+++ Data for this exercise +++

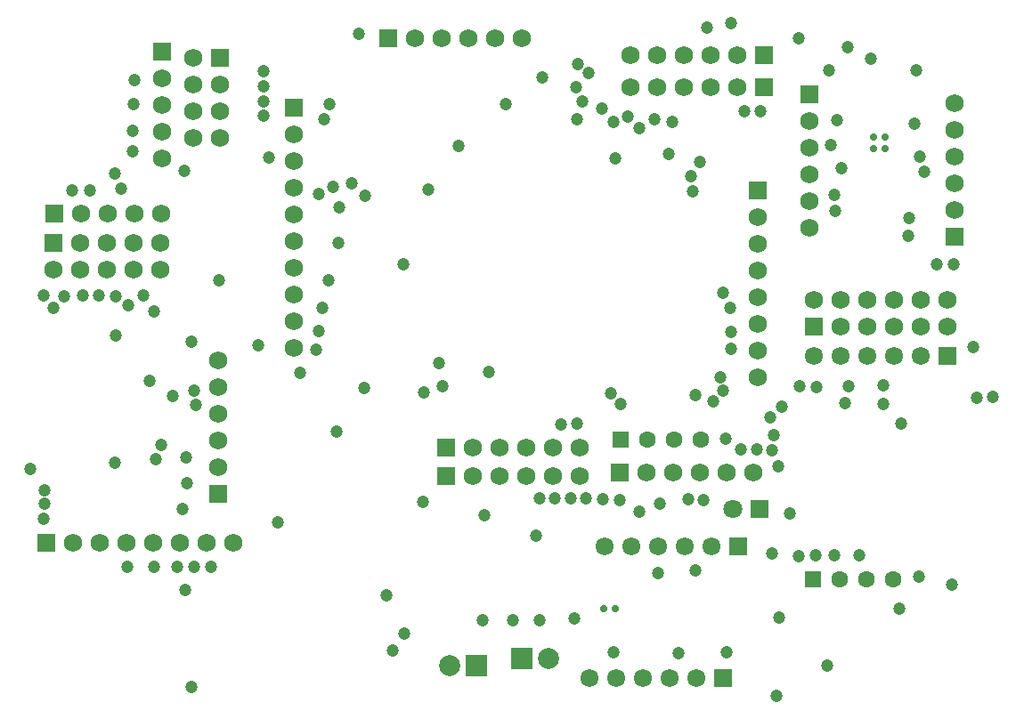
<source format=gbs>
G04 Layer_Color=16711935*
%FSLAX44Y44*%
%MOMM*%
G71*
G01*
G75*
%ADD107C,1.2032*%
%ADD140R,2.0032X2.0032*%
%ADD141C,2.0032*%
%ADD142R,1.7532X1.7532*%
%ADD143C,1.7532*%
%ADD144R,1.7232X1.7232*%
%ADD145C,1.7232*%
%ADD146R,1.7532X1.7532*%
%ADD147C,1.6032*%
%ADD148R,1.6032X1.6032*%
%ADD149R,1.8032X1.8032*%
%ADD150C,1.8032*%
%ADD151C,0.7032*%
D107*
X837500Y-48500D02*
D03*
X238000Y380500D02*
D03*
X233500Y434000D02*
D03*
Y420250D02*
D03*
Y448250D02*
D03*
Y462500D02*
D03*
X285500Y346000D02*
D03*
X157750Y368250D02*
D03*
X92000Y365750D02*
D03*
X98000Y351000D02*
D03*
X108750Y386750D02*
D03*
X68000Y349500D02*
D03*
X51250Y349750D02*
D03*
X324000Y498000D02*
D03*
X677500Y508500D02*
D03*
X655000Y504500D02*
D03*
X108750Y406000D02*
D03*
X294750Y263500D02*
D03*
X109250Y431250D02*
D03*
X536500Y434250D02*
D03*
X579500Y419750D02*
D03*
X590500Y409000D02*
D03*
X605000Y416750D02*
D03*
X621500Y414250D02*
D03*
X705750Y424750D02*
D03*
X690750Y424500D02*
D03*
X385967Y157000D02*
D03*
X403250Y162750D02*
D03*
X268250Y175750D02*
D03*
X810500Y474250D02*
D03*
X778250Y416500D02*
D03*
X770500Y463250D02*
D03*
X419000Y391500D02*
D03*
X722250Y87250D02*
D03*
X726250Y143750D02*
D03*
X714750Y133750D02*
D03*
X718250Y116500D02*
D03*
X687000Y103000D02*
D03*
X716250Y101750D02*
D03*
X702000Y103000D02*
D03*
X672500Y113500D02*
D03*
X927000Y153250D02*
D03*
X447750Y177000D02*
D03*
X789041Y163267D02*
D03*
X786040Y146766D02*
D03*
X822250Y145750D02*
D03*
X822500Y164000D02*
D03*
X610000Y51500D02*
D03*
X651000Y55000D02*
D03*
X637250Y55500D02*
D03*
X366750Y-72500D02*
D03*
X11750Y84750D02*
D03*
X24500Y64250D02*
D03*
X24750Y51250D02*
D03*
X24250Y37000D02*
D03*
X356250Y-88750D02*
D03*
X443500Y40500D02*
D03*
X529000Y-57750D02*
D03*
X441250Y-59250D02*
D03*
X470250Y-60000D02*
D03*
X495500Y-59500D02*
D03*
X643750Y-12000D02*
D03*
X565500Y-89750D02*
D03*
X608500Y-15000D02*
D03*
X783000Y370250D02*
D03*
X772790Y392278D02*
D03*
X531500Y127750D02*
D03*
X516000Y126500D02*
D03*
X572750Y146500D02*
D03*
X563530Y156266D02*
D03*
X839250Y127250D02*
D03*
X758750Y162500D02*
D03*
X743039Y162767D02*
D03*
X888000Y-25750D02*
D03*
X741750Y1750D02*
D03*
X776250Y2000D02*
D03*
X757750Y2250D02*
D03*
X911500Y151750D02*
D03*
X856250Y-18500D02*
D03*
X800000Y2500D02*
D03*
X190500Y264250D02*
D03*
X43500Y249000D02*
D03*
X776750Y330000D02*
D03*
X776000Y345250D02*
D03*
X677750Y214500D02*
D03*
X667500Y171500D02*
D03*
X669750Y158750D02*
D03*
X660750Y149000D02*
D03*
X670000Y251750D02*
D03*
X676750Y237250D02*
D03*
X677750Y198750D02*
D03*
X857000Y381250D02*
D03*
X861750Y367250D02*
D03*
X852000Y412500D02*
D03*
X641250Y348750D02*
D03*
X365750Y279000D02*
D03*
X389750Y350250D02*
D03*
X135500Y107250D02*
D03*
X846000Y306500D02*
D03*
X847250Y323500D02*
D03*
X643750Y154500D02*
D03*
X492250Y21250D02*
D03*
X164750Y-122750D02*
D03*
X385000Y53000D02*
D03*
X247000Y33250D02*
D03*
X302750Y120000D02*
D03*
X329000Y161000D02*
D03*
X283000Y198000D02*
D03*
X285250Y216000D02*
D03*
X289000Y238000D02*
D03*
X639500Y363000D02*
D03*
X648000Y376125D02*
D03*
X618000Y383750D02*
D03*
X567750Y379500D02*
D03*
X317250Y356250D02*
D03*
X329750Y344500D02*
D03*
X304250Y299500D02*
D03*
X305000Y333250D02*
D03*
X299250Y353000D02*
D03*
X155750Y46250D02*
D03*
X183000Y-8500D02*
D03*
X129000D02*
D03*
X103750D02*
D03*
X130500Y93250D02*
D03*
X160750Y70750D02*
D03*
X159250Y95000D02*
D03*
X167000Y159000D02*
D03*
X61000Y249750D02*
D03*
X92500Y249000D02*
D03*
X76750Y249250D02*
D03*
X168500Y145500D02*
D03*
X147000Y153500D02*
D03*
X125000Y167750D02*
D03*
X118750Y249250D02*
D03*
X92250Y211250D02*
D03*
X33750Y237500D02*
D03*
X24000Y249500D02*
D03*
X104250Y240500D02*
D03*
X296000Y431500D02*
D03*
X290500Y417250D02*
D03*
X164750Y205000D02*
D03*
X228000Y202000D02*
D03*
X565750Y414500D02*
D03*
X554500Y427250D02*
D03*
X542500Y461250D02*
D03*
X532000Y469500D02*
D03*
X530250Y447750D02*
D03*
X531250Y417000D02*
D03*
X497750Y457000D02*
D03*
X463500Y431750D02*
D03*
X400250Y185250D02*
D03*
X350000Y-35500D02*
D03*
X167000Y-8500D02*
D03*
X151000D02*
D03*
X158750Y-30500D02*
D03*
X129000Y234000D02*
D03*
X495250Y56000D02*
D03*
X510250D02*
D03*
X525500D02*
D03*
X590250Y43750D02*
D03*
X540000Y56000D02*
D03*
X555750Y55500D02*
D03*
X572000Y55000D02*
D03*
X788250Y486000D02*
D03*
X907750Y200750D02*
D03*
X742250Y493750D02*
D03*
X733500Y42250D02*
D03*
X110500Y454250D02*
D03*
X627750Y-90500D02*
D03*
X717000Y3500D02*
D03*
X721250Y-131250D02*
D03*
X723250Y-57000D02*
D03*
X769000Y-102500D02*
D03*
X873250Y279000D02*
D03*
X889500Y279500D02*
D03*
X853500Y463750D02*
D03*
X91900Y90500D02*
D03*
X673500Y-89750D02*
D03*
D140*
X478300Y-96000D02*
D03*
X435250Y-102500D02*
D03*
D141*
X503700Y-96000D02*
D03*
X409850Y-102500D02*
D03*
D142*
X756700Y219600D02*
D03*
X26750Y14000D02*
D03*
X33700Y299500D02*
D03*
X34100Y327750D02*
D03*
X406800Y77250D02*
D03*
X571500Y80750D02*
D03*
X406900Y104500D02*
D03*
X351400Y493750D02*
D03*
X708850Y477625D02*
D03*
Y447250D02*
D03*
D143*
X782100Y219600D02*
D03*
X807500D02*
D03*
X832900D02*
D03*
X858300D02*
D03*
X883700D02*
D03*
X756700Y245000D02*
D03*
X782100D02*
D03*
X807500D02*
D03*
X832900D02*
D03*
X858300D02*
D03*
X883700D02*
D03*
X204550Y14000D02*
D03*
X179150D02*
D03*
X153750D02*
D03*
X128350D02*
D03*
X102950D02*
D03*
X77550D02*
D03*
X52150D02*
D03*
X889750Y432000D02*
D03*
Y406600D02*
D03*
Y381200D02*
D03*
Y355800D02*
D03*
Y330400D02*
D03*
X752000Y313450D02*
D03*
Y338850D02*
D03*
Y364250D02*
D03*
Y389650D02*
D03*
Y415050D02*
D03*
X59100Y299500D02*
D03*
X84500D02*
D03*
X109900D02*
D03*
X135300D02*
D03*
X33700Y274100D02*
D03*
X59100D02*
D03*
X84500D02*
D03*
X109900D02*
D03*
X135300D02*
D03*
X135700Y327750D02*
D03*
X110300D02*
D03*
X84900D02*
D03*
X59500D02*
D03*
X533800Y77250D02*
D03*
X508400D02*
D03*
X483000D02*
D03*
X457600D02*
D03*
X432200D02*
D03*
X698500Y80750D02*
D03*
X673100D02*
D03*
X647700D02*
D03*
X622300D02*
D03*
X596900D02*
D03*
X533900Y104500D02*
D03*
X508500D02*
D03*
X483100D02*
D03*
X457700D02*
D03*
X432300D02*
D03*
X189750Y187250D02*
D03*
Y161850D02*
D03*
Y136450D02*
D03*
Y111050D02*
D03*
Y85650D02*
D03*
X478400Y493750D02*
D03*
X453000D02*
D03*
X427600D02*
D03*
X402200D02*
D03*
X376800D02*
D03*
X581850Y477625D02*
D03*
X607250D02*
D03*
X632650D02*
D03*
X658050D02*
D03*
X683450D02*
D03*
X581850Y447250D02*
D03*
X607250D02*
D03*
X632650D02*
D03*
X658050D02*
D03*
X683450D02*
D03*
X261750Y402650D02*
D03*
Y377250D02*
D03*
Y351850D02*
D03*
Y326450D02*
D03*
Y301050D02*
D03*
Y275650D02*
D03*
Y250250D02*
D03*
Y224850D02*
D03*
Y199450D02*
D03*
X703250Y171950D02*
D03*
Y197350D02*
D03*
Y222750D02*
D03*
Y248150D02*
D03*
Y273550D02*
D03*
Y298950D02*
D03*
Y324350D02*
D03*
X136500Y379700D02*
D03*
Y405100D02*
D03*
Y430500D02*
D03*
Y455900D02*
D03*
X166350Y399000D02*
D03*
Y424400D02*
D03*
Y449800D02*
D03*
Y475200D02*
D03*
X191750Y399000D02*
D03*
Y424400D02*
D03*
Y449800D02*
D03*
D144*
X883700Y191500D02*
D03*
X670300Y-114750D02*
D03*
X684800Y10750D02*
D03*
D145*
X858300Y191500D02*
D03*
X832900D02*
D03*
X807500D02*
D03*
X782100D02*
D03*
X756700D02*
D03*
X543300Y-114750D02*
D03*
X568700D02*
D03*
X594100D02*
D03*
X619500D02*
D03*
X644900D02*
D03*
X557800Y10750D02*
D03*
X583200D02*
D03*
X608600D02*
D03*
X634000D02*
D03*
X659400D02*
D03*
D146*
X889750Y305000D02*
D03*
X752000Y440450D02*
D03*
X189750Y60250D02*
D03*
X261750Y428050D02*
D03*
X703250Y349750D02*
D03*
X136500Y481300D02*
D03*
X191750Y475200D02*
D03*
D147*
X806600Y-21000D02*
D03*
X781200D02*
D03*
X832000D02*
D03*
X623250Y112250D02*
D03*
X597850D02*
D03*
X648650D02*
D03*
D148*
X755800Y-21000D02*
D03*
X572450Y112250D02*
D03*
D149*
X704450Y46250D02*
D03*
D150*
X679050D02*
D03*
D151*
X567250Y-48750D02*
D03*
X556250D02*
D03*
X824000Y388750D02*
D03*
X813000D02*
D03*
X824000Y399750D02*
D03*
X813000D02*
D03*
M02*

</source>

+++

_Your objective_
In the material above, locate the line containing "X677500Y508500D02*" and the line containing "X667500Y171500D02*". Transcribe exactly those two lines and every line between them, and nothing more.

_Output for this task_
X677500Y508500D02*
D03*
X655000Y504500D02*
D03*
X108750Y406000D02*
D03*
X294750Y263500D02*
D03*
X109250Y431250D02*
D03*
X536500Y434250D02*
D03*
X579500Y419750D02*
D03*
X590500Y409000D02*
D03*
X605000Y416750D02*
D03*
X621500Y414250D02*
D03*
X705750Y424750D02*
D03*
X690750Y424500D02*
D03*
X385967Y157000D02*
D03*
X403250Y162750D02*
D03*
X268250Y175750D02*
D03*
X810500Y474250D02*
D03*
X778250Y416500D02*
D03*
X770500Y463250D02*
D03*
X419000Y391500D02*
D03*
X722250Y87250D02*
D03*
X726250Y143750D02*
D03*
X714750Y133750D02*
D03*
X718250Y116500D02*
D03*
X687000Y103000D02*
D03*
X716250Y101750D02*
D03*
X702000Y103000D02*
D03*
X672500Y113500D02*
D03*
X927000Y153250D02*
D03*
X447750Y177000D02*
D03*
X789041Y163267D02*
D03*
X786040Y146766D02*
D03*
X822250Y145750D02*
D03*
X822500Y164000D02*
D03*
X610000Y51500D02*
D03*
X651000Y55000D02*
D03*
X637250Y55500D02*
D03*
X366750Y-72500D02*
D03*
X11750Y84750D02*
D03*
X24500Y64250D02*
D03*
X24750Y51250D02*
D03*
X24250Y37000D02*
D03*
X356250Y-88750D02*
D03*
X443500Y40500D02*
D03*
X529000Y-57750D02*
D03*
X441250Y-59250D02*
D03*
X470250Y-60000D02*
D03*
X495500Y-59500D02*
D03*
X643750Y-12000D02*
D03*
X565500Y-89750D02*
D03*
X608500Y-15000D02*
D03*
X783000Y370250D02*
D03*
X772790Y392278D02*
D03*
X531500Y127750D02*
D03*
X516000Y126500D02*
D03*
X572750Y146500D02*
D03*
X563530Y156266D02*
D03*
X839250Y127250D02*
D03*
X758750Y162500D02*
D03*
X743039Y162767D02*
D03*
X888000Y-25750D02*
D03*
X741750Y1750D02*
D03*
X776250Y2000D02*
D03*
X757750Y2250D02*
D03*
X911500Y151750D02*
D03*
X856250Y-18500D02*
D03*
X800000Y2500D02*
D03*
X190500Y264250D02*
D03*
X43500Y249000D02*
D03*
X776750Y330000D02*
D03*
X776000Y345250D02*
D03*
X677750Y214500D02*
D03*
X667500Y171500D02*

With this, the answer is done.